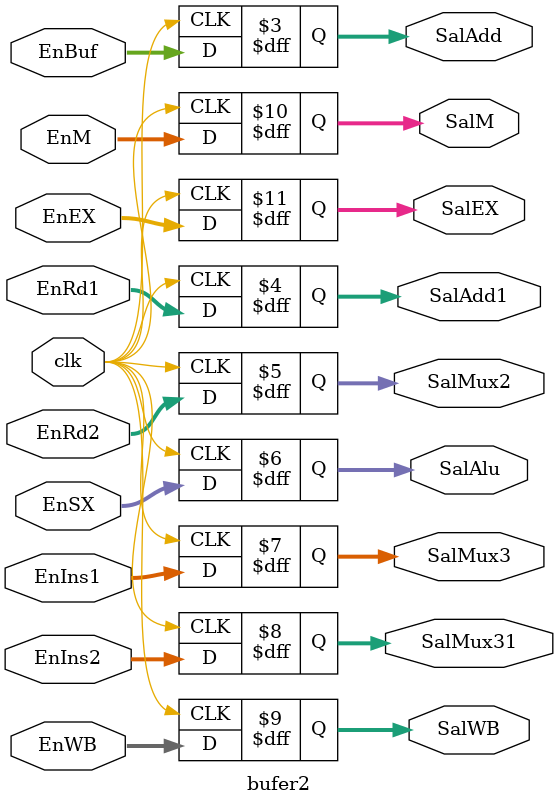
<source format=v>
`timescale 1ps/1ps 

module bufer2(
    input [31:0]EnBuf,
    input [31:0]EnRd1,
    input [31:0]EnRd2,
    input [31:0]EnSX,
    input [4:0]EnIns1,
    input [4:0]EnIns2,
    input [1:0]EnWB,    
    input [2:0]EnM,
    input [4:0]EnEX,
    input clk,
    output reg[31:0]SalAdd,
    output reg[31:0]SalAdd1,
    output reg[31:0]SalMux2,
    output reg[31:0]SalAlu,
    output reg[4:0]SalMux3,
    output reg[4:0]SalMux31,
    output reg[1:0]SalWB,
    output reg[2:0]SalM,
    output reg [4:0]SalEX
);

//Asignacion de wire o reg
//NA
initial begin
    SalAdd <= 32'd0;
end
//Asignaciones, e/o instancias, y/o bloques secuenciales
always @ (posedge clk) begin
    SalAdd <= EnBuf;
    SalAdd1 <= EnRd1;
    SalMux2 <= EnRd2;
    SalAlu <= EnSX;
    SalMux3 <= EnIns1;
    SalMux31 <= EnIns2;
    SalWB <= EnWB;
    SalM <= EnM;
    SalEX <= EnEX;
end

endmodule    

</source>
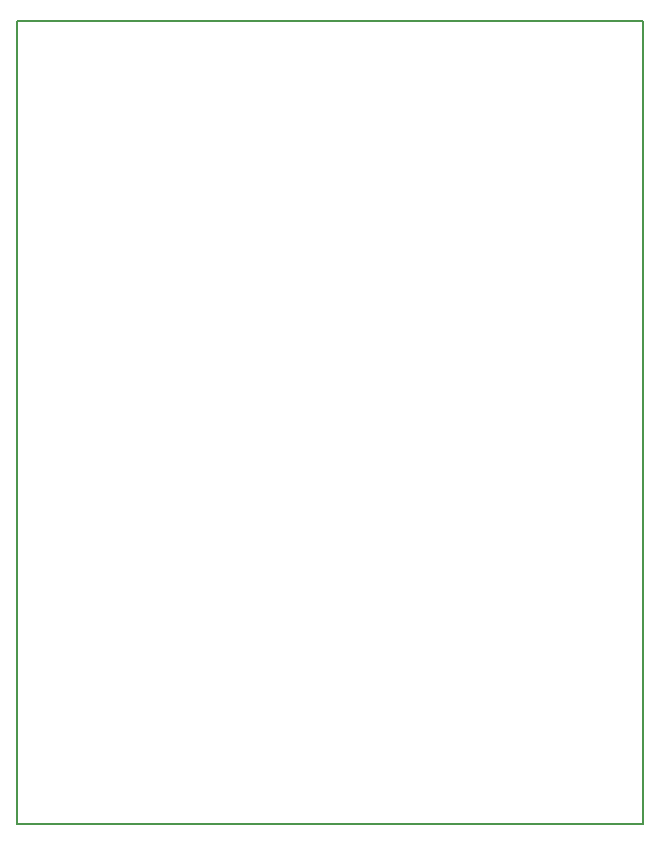
<source format=gbr>
G04 #@! TF.GenerationSoftware,KiCad,Pcbnew,(5.1.5)-3*
G04 #@! TF.CreationDate,2023-05-21T11:01:35-04:00*
G04 #@! TF.ProjectId,In_Board_Gnia,496e5f42-6f61-4726-945f-476e69612e6b,rev?*
G04 #@! TF.SameCoordinates,Original*
G04 #@! TF.FileFunction,Profile,NP*
%FSLAX46Y46*%
G04 Gerber Fmt 4.6, Leading zero omitted, Abs format (unit mm)*
G04 Created by KiCad (PCBNEW (5.1.5)-3) date 2023-05-21 11:01:35*
%MOMM*%
%LPD*%
G04 APERTURE LIST*
%ADD10C,0.150000*%
G04 APERTURE END LIST*
D10*
X30000000Y-55000000D02*
X30000000Y-123000000D01*
X83000000Y-55000000D02*
X30000000Y-55000000D01*
X83000000Y-123000000D02*
X83000000Y-55000000D01*
X30000000Y-123000000D02*
X83000000Y-123000000D01*
M02*

</source>
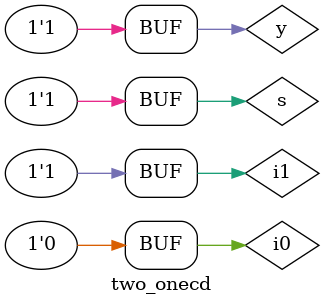
<source format=v>
`timescale 1ns / 1ps


module two_onecd();
reg i0,i1,s;
wire y;
assign y=~s?i0:s?i1:0;
initial begin
i0=1;i1=0;s=0;#10;
i0=1;i1=0;s=1;#10;
i0=0;i1=1;s=0;#10;
i0=0;i1=1;s=1;#10;
end
endmodule

</source>
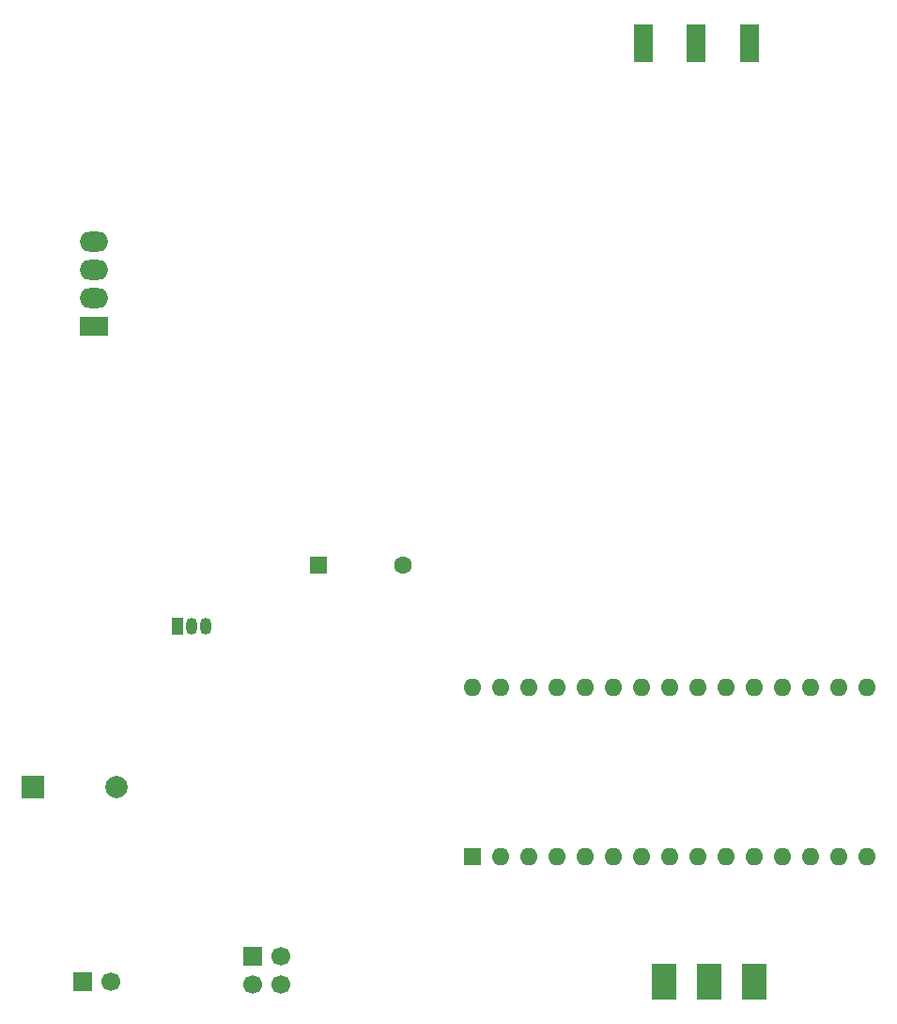
<source format=gbs>
G04 #@! TF.GenerationSoftware,KiCad,Pcbnew,9.0.2*
G04 #@! TF.CreationDate,2025-06-24T21:37:24-04:00*
G04 #@! TF.ProjectId,Shortywithdisplay,53686f72-7479-4776-9974-68646973706c,rev?*
G04 #@! TF.SameCoordinates,Original*
G04 #@! TF.FileFunction,Soldermask,Bot*
G04 #@! TF.FilePolarity,Negative*
%FSLAX46Y46*%
G04 Gerber Fmt 4.6, Leading zero omitted, Abs format (unit mm)*
G04 Created by KiCad (PCBNEW 9.0.2) date 2025-06-24 21:37:24*
%MOMM*%
%LPD*%
G01*
G04 APERTURE LIST*
G04 Aperture macros list*
%AMRoundRect*
0 Rectangle with rounded corners*
0 $1 Rounding radius*
0 $2 $3 $4 $5 $6 $7 $8 $9 X,Y pos of 4 corners*
0 Add a 4 corners polygon primitive as box body*
4,1,4,$2,$3,$4,$5,$6,$7,$8,$9,$2,$3,0*
0 Add four circle primitives for the rounded corners*
1,1,$1+$1,$2,$3*
1,1,$1+$1,$4,$5*
1,1,$1+$1,$6,$7*
1,1,$1+$1,$8,$9*
0 Add four rect primitives between the rounded corners*
20,1,$1+$1,$2,$3,$4,$5,0*
20,1,$1+$1,$4,$5,$6,$7,0*
20,1,$1+$1,$6,$7,$8,$9,0*
20,1,$1+$1,$8,$9,$2,$3,0*%
G04 Aperture macros list end*
%ADD10R,1.050000X1.500000*%
%ADD11O,1.050000X1.500000*%
%ADD12R,2.250000X3.250000*%
%ADD13R,2.600000X1.800000*%
%ADD14O,2.600000X1.800000*%
%ADD15R,1.750000X3.350000*%
%ADD16R,1.600000X1.600000*%
%ADD17O,1.600000X1.600000*%
%ADD18R,1.700000X1.700000*%
%ADD19C,1.700000*%
%ADD20RoundRect,0.250000X-0.550000X-0.550000X0.550000X-0.550000X0.550000X0.550000X-0.550000X0.550000X0*%
%ADD21C,1.600000*%
%ADD22R,2.000000X2.000000*%
%ADD23C,2.000000*%
G04 APERTURE END LIST*
D10*
X113960000Y-90000000D03*
D11*
X115230000Y-90000000D03*
X116500000Y-90000000D03*
D12*
X157800000Y-122000000D03*
X161900000Y-122000000D03*
X166000000Y-122000000D03*
D13*
X106400500Y-63019300D03*
D14*
X106400500Y-60479300D03*
X106400500Y-57939300D03*
X106400500Y-55399300D03*
D15*
X155980000Y-37500000D03*
X160740000Y-37500000D03*
X165500000Y-37500000D03*
D16*
X140560000Y-110740000D03*
D17*
X143100000Y-110740000D03*
X145640000Y-110740000D03*
X148180000Y-110740000D03*
X150720000Y-110740000D03*
X153260000Y-110740000D03*
X155800000Y-110740000D03*
X158340000Y-110740000D03*
X160880000Y-110740000D03*
X163420000Y-110740000D03*
X165960000Y-110740000D03*
X168500000Y-110740000D03*
X171040000Y-110740000D03*
X173580000Y-110740000D03*
X176120000Y-110740000D03*
X176120000Y-95500000D03*
X173580000Y-95500000D03*
X171040000Y-95500000D03*
X168500000Y-95500000D03*
X165960000Y-95500000D03*
X163420000Y-95500000D03*
X160880000Y-95500000D03*
X158340000Y-95500000D03*
X155800000Y-95500000D03*
X153260000Y-95500000D03*
X150720000Y-95500000D03*
X148180000Y-95500000D03*
X145640000Y-95500000D03*
X143100000Y-95500000D03*
X140560000Y-95500000D03*
D18*
X105460000Y-122000000D03*
D19*
X108000000Y-122000000D03*
D20*
X126690000Y-84500000D03*
D21*
X134310000Y-84500000D03*
D22*
X100900000Y-104500000D03*
D23*
X108500000Y-104500000D03*
D18*
X120750000Y-119750000D03*
D19*
X120750000Y-122290000D03*
X123250000Y-119750000D03*
X123250000Y-122290000D03*
M02*

</source>
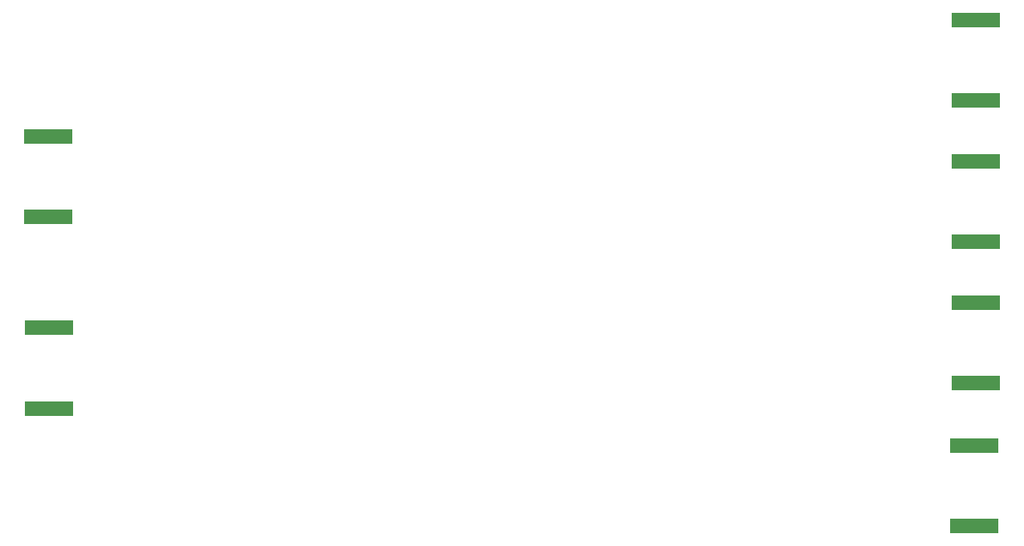
<source format=gbr>
%TF.GenerationSoftware,KiCad,Pcbnew,(6.0.5)*%
%TF.CreationDate,2022-05-16T15:03:43-04:00*%
%TF.ProjectId,PrawnBlaster_Connectorized,50726177-6e42-46c6-9173-7465725f436f,rev?*%
%TF.SameCoordinates,Original*%
%TF.FileFunction,Paste,Bot*%
%TF.FilePolarity,Positive*%
%FSLAX46Y46*%
G04 Gerber Fmt 4.6, Leading zero omitted, Abs format (unit mm)*
G04 Created by KiCad (PCBNEW (6.0.5)) date 2022-05-16 15:03:43*
%MOMM*%
%LPD*%
G01*
G04 APERTURE LIST*
%ADD10R,5.080000X1.500000*%
G04 APERTURE END LIST*
D10*
%TO.C,J6*%
X182397500Y-104125000D03*
X182397500Y-112625000D03*
%TD*%
%TO.C,J2*%
X84823200Y-91753000D03*
X84823200Y-100253000D03*
%TD*%
%TO.C,J5*%
X182517500Y-82675000D03*
X182517500Y-74175000D03*
%TD*%
%TO.C,J3*%
X182517500Y-67755000D03*
X182517500Y-59255000D03*
%TD*%
%TO.C,J1*%
X84792500Y-80055000D03*
X84792500Y-71555000D03*
%TD*%
%TO.C,J4*%
X182567500Y-97595000D03*
X182567500Y-89095000D03*
%TD*%
M02*

</source>
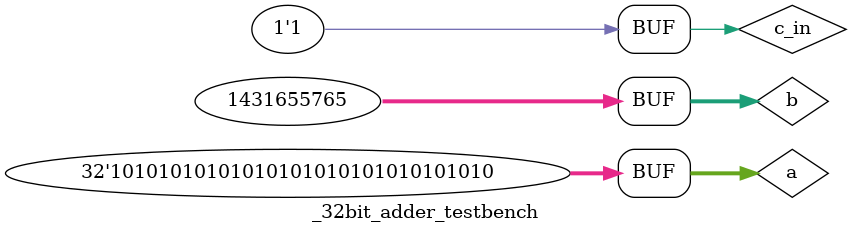
<source format=v>
`define DELAY 20
module _32bit_adder_testbench();

reg [31:0] a;
reg [31:0] b;
reg c_in;
wire [31:0] sum;
wire c_out;

_32bit_adder fa(sum,c_out,a,b,c_in);

initial begin
a = 32'b11111111111111111111111111111111; b = 32'b11111111111111111111111111111111; c_in = 1'b1;
#`DELAY;
a = 32'b10000000000000000000000000000000; b = 32'b10000000000000000000000000000000; c_in = 1'b0;
#`DELAY;
a = 32'b10101010101010101010101010101010; b = 32'b01010101010101010101010101010101; c_in = 1'b0;
#`DELAY;
a = 32'b10101010101010101010101010101010; b = 32'b01010101010101010101010101010101; c_in = 1'b1;
end

initial begin
$monitor("time = %2d, a= %32b, b= %32b, c_in=%1b, sum= %32b, c_out=%1b", $time, a, b, c_in, sum, c_out);
end

endmodule
</source>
* * *
### Job item
Note each line of the entries that has "FilePolarity" in it, and copy those lines.

### Solved exercise
G04 #@! TF.FilePolarity,Negative*
%TF.FilePolarity,Positive*%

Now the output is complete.